Windham asked (on 10 Nov.) permission to hold a line outside the town of Cawnpore, and the reply of the chief of the staff, written on the following day, clearly authorised him to do so, provided that he could secure his retreat from the advanced position to the entrenchment.
On 19 Nov. all communication with Lucknow suddenly ceased, and Windham discovered that the Gwalior contingent was rapidly approaching Cawnpore in three divisions. No reply reached him to several letters in which he begged for permission to attack the advancing enemy in detail, and thus it was that he decided at last to do so on his own responsibility, seeing in this action his only chance of holding the town, bridge, and entrenchment of Cawnpore against the overwhelming force that was about to attack him. On 24 Nov. he marched six miles to the south-west of Cawnpore, and two days later he there fought a successful action against the centre division of the Gwalior troops under Tantia Topi, three thousand men, with six heavy guns, three of which were captured. After this successful action Windham marched back and took up a position from which he hoped to be able to cover Cawnpore against the attack of the combined forces of the three bodies of the Gwalior troops. Two days of severe fighting followed, in which he was forced back through the town of Cawnpore and lost his baggage, but held safely the bridge and entrenchment. The reason why he was not successful in protecting the town has never been generally known. It lies in the circumstance that one of his subordinate commanders seriously failed in his duty. Windham treated the offender with remarkable generosity, and it was not until several days later that the circumstance came to the knowledge of Sir Colin Campbell, who had meanwhile omitted all mention of Windham and his troops in his despatch of 2 Dec. 1857 describing the operations. This omission was repaired to a certain extent by a private letter from Sir Colin Campbell to H.R.H. the Duke of Cambridge (published in ‘The Crimean Diary and Letters of Sir Charles Windham’); but the public slight was never publicly withdrawn, nor was Windham again entrusted with a command in the field.
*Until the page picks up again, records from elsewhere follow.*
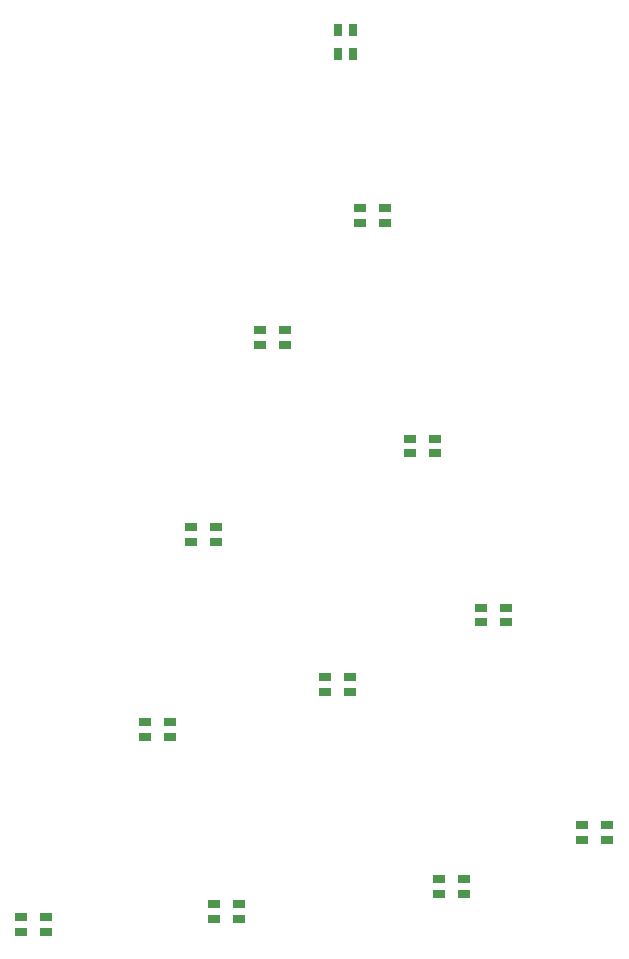
<source format=gbr>
%TF.GenerationSoftware,KiCad,Pcbnew,(6.0.7)*%
%TF.CreationDate,2022-08-02T13:51:54+02:00*%
%TF.ProjectId,LEDChristmasTree-2022,4c454443-6872-4697-9374-6d6173547265,rev?*%
%TF.SameCoordinates,Original*%
%TF.FileFunction,Paste,Top*%
%TF.FilePolarity,Positive*%
%FSLAX46Y46*%
G04 Gerber Fmt 4.6, Leading zero omitted, Abs format (unit mm)*
G04 Created by KiCad (PCBNEW (6.0.7)) date 2022-08-02 13:51:54*
%MOMM*%
%LPD*%
G01*
G04 APERTURE LIST*
%ADD10R,1.100000X0.750000*%
%ADD11R,0.750000X1.100000*%
G04 APERTURE END LIST*
D10*
%TO.C,D12*%
X128700000Y-108995000D03*
X128700000Y-110245000D03*
X126600000Y-110245000D03*
X126600000Y-108995000D03*
%TD*%
%TO.C,D6*%
X146950000Y-65475000D03*
X146950000Y-66725000D03*
X144850000Y-65475000D03*
X144850000Y-66725000D03*
%TD*%
%TO.C,D8*%
X157150000Y-99275000D03*
X157150000Y-100525000D03*
X155050000Y-100525000D03*
X155050000Y-99275000D03*
%TD*%
%TO.C,D5*%
X153640000Y-122275000D03*
X153640000Y-123525000D03*
X151540000Y-123525000D03*
X151540000Y-122275000D03*
%TD*%
%TO.C,D3*%
X134550000Y-124375000D03*
X134550000Y-125625000D03*
X132450000Y-124375000D03*
X132450000Y-125625000D03*
%TD*%
%TO.C,D10*%
X132640000Y-93725000D03*
X132640000Y-92475000D03*
X130540000Y-92475000D03*
X130540000Y-93725000D03*
%TD*%
%TO.C,D11*%
X138440000Y-77025000D03*
X138440000Y-75775000D03*
X136340000Y-75775000D03*
X136340000Y-77025000D03*
%TD*%
%TO.C,D7*%
X165750000Y-117675000D03*
X165750000Y-118925000D03*
X163650000Y-117675000D03*
X163650000Y-118925000D03*
%TD*%
%TO.C,D1*%
X143950000Y-105175000D03*
X143950000Y-106425000D03*
X141850000Y-105175000D03*
X141850000Y-106425000D03*
%TD*%
%TO.C,D4*%
X151150000Y-86225000D03*
X151150000Y-84975000D03*
X149050000Y-84975000D03*
X149050000Y-86225000D03*
%TD*%
%TO.C,D2*%
X118250000Y-125475000D03*
X118250000Y-126725000D03*
X116150000Y-125475000D03*
X116150000Y-126725000D03*
%TD*%
D11*
%TO.C,D9*%
X144225000Y-50340000D03*
X142975000Y-50340000D03*
X142975000Y-52440000D03*
X144225000Y-52440000D03*
%TD*%
M02*

</source>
On the termination of the operations about Cawnpore, Windham was directed to leave the field army and to assume command of the Lahore division, to which he had been transferred. He remained in command at Lahore until March 1861, when he returned to England.
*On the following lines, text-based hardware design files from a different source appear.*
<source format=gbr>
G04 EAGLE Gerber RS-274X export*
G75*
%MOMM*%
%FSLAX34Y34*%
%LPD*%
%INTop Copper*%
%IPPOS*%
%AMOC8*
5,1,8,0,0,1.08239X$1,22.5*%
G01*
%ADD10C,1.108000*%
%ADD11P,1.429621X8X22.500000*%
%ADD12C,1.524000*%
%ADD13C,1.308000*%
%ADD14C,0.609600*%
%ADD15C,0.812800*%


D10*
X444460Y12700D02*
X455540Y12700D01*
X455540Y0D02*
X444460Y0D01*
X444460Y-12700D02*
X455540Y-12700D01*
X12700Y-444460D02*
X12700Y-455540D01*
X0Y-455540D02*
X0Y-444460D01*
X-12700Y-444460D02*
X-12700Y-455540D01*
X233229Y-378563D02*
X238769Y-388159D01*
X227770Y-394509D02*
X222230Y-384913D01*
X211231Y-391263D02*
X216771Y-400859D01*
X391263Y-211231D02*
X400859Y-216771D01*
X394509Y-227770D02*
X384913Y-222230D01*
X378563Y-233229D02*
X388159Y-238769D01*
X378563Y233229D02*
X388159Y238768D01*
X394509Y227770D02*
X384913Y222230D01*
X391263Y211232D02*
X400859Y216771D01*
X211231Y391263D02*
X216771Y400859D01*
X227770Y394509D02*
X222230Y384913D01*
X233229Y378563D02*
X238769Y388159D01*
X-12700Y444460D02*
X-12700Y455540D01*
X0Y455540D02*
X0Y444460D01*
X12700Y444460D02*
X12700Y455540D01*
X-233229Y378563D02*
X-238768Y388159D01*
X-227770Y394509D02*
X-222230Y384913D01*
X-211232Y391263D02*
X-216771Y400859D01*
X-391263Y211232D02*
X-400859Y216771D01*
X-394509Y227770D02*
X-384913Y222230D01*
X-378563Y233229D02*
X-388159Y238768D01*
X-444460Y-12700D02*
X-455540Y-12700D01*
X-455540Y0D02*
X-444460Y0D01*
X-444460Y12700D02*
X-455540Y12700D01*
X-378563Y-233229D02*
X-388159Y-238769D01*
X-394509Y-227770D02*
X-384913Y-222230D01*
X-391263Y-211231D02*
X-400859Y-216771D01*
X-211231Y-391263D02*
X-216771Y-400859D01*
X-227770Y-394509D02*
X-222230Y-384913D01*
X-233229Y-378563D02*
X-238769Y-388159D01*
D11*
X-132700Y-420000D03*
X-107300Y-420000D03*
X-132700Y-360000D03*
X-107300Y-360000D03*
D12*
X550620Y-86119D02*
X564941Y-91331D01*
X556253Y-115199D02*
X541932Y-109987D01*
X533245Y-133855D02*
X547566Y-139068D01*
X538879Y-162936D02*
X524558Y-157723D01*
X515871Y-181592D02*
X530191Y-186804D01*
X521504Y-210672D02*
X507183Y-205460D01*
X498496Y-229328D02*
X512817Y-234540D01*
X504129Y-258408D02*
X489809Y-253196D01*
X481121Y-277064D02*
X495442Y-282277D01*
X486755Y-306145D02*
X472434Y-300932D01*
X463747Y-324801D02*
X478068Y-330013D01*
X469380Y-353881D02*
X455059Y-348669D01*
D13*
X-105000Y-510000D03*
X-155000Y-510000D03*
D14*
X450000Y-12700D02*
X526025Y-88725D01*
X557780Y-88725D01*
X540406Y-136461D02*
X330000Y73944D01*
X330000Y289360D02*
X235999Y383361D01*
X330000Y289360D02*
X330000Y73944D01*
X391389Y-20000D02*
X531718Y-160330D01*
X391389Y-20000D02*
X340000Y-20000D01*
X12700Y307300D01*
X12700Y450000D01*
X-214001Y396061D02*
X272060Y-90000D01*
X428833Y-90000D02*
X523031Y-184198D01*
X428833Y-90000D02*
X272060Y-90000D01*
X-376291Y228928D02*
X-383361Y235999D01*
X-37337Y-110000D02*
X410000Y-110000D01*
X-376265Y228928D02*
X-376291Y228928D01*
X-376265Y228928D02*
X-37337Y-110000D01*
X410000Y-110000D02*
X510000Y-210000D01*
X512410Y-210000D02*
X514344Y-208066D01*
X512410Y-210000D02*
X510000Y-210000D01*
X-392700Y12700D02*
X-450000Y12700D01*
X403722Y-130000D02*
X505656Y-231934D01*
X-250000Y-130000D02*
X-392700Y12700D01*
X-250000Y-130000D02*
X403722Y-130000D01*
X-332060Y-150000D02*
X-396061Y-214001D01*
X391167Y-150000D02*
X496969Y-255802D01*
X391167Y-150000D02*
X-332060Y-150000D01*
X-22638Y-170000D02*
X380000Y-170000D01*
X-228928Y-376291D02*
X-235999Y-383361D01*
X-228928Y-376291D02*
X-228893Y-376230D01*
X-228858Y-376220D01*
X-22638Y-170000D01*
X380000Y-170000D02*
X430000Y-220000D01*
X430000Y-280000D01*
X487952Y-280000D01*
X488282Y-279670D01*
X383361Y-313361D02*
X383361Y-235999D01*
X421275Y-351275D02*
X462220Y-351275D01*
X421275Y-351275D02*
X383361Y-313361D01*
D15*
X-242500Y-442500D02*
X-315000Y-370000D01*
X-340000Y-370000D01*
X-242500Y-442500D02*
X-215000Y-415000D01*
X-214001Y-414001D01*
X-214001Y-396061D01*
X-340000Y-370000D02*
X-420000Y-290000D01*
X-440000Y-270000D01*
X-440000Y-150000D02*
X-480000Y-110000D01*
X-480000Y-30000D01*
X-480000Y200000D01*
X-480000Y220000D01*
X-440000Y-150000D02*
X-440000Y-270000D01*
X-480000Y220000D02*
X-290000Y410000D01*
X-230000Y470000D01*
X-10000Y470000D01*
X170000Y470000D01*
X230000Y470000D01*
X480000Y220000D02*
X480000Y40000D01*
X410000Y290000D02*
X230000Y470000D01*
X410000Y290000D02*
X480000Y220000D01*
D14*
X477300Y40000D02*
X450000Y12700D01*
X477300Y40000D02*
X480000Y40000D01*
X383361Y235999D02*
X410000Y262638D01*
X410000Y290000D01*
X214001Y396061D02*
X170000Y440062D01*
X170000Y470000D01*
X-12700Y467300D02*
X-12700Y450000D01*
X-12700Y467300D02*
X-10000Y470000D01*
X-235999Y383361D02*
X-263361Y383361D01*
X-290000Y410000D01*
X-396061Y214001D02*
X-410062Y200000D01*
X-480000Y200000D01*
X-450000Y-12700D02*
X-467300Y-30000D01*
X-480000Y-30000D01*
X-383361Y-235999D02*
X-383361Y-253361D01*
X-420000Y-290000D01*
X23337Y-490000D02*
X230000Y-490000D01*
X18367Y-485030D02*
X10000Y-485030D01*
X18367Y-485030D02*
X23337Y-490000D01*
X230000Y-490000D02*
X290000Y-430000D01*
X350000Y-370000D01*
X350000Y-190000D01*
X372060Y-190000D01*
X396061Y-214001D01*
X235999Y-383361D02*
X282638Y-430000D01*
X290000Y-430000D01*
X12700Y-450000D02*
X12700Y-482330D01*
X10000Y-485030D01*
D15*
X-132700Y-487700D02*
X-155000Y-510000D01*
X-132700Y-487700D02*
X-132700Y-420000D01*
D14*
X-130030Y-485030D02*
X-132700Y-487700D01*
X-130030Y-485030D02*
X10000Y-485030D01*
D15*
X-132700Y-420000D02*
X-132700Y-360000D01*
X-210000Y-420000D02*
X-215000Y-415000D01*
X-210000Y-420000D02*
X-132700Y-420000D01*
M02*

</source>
In June 1861 Windham was appointed colonel of the 46th regiment, and on 5 Feb. 1863 he became a lieutenant-general. In 1865 he received the honour of K.C.B., and on 3 Oct. 1867 was appointed to the command of the forces in Canada, which appointment he held until his death at Jacksonville in Florida on 2 Feb. 1870.
Windham married, first, in 1849, Marianne Catherine Emily, daughter of Admiral Sir John Beresford; and secondly, in 1866, Charlotte Jane, sister of Sir Charles Des Vœux, bart. His eldest surviving son, Captain Charles Windham, R.N., was born in 1851.[The Crimean Diary and Letters of Sir Charles Windham, ed. Pearse, 1897; Official Records and Despatches; Adye's Cawnpore; Shadwell's Life of Clyde, 1887, ii. 24–30; Lord Roberts's Forty-one Years in India, 1897, i. 361–9, 377–80; Times, war correspondence (Sir W. H. Russell).]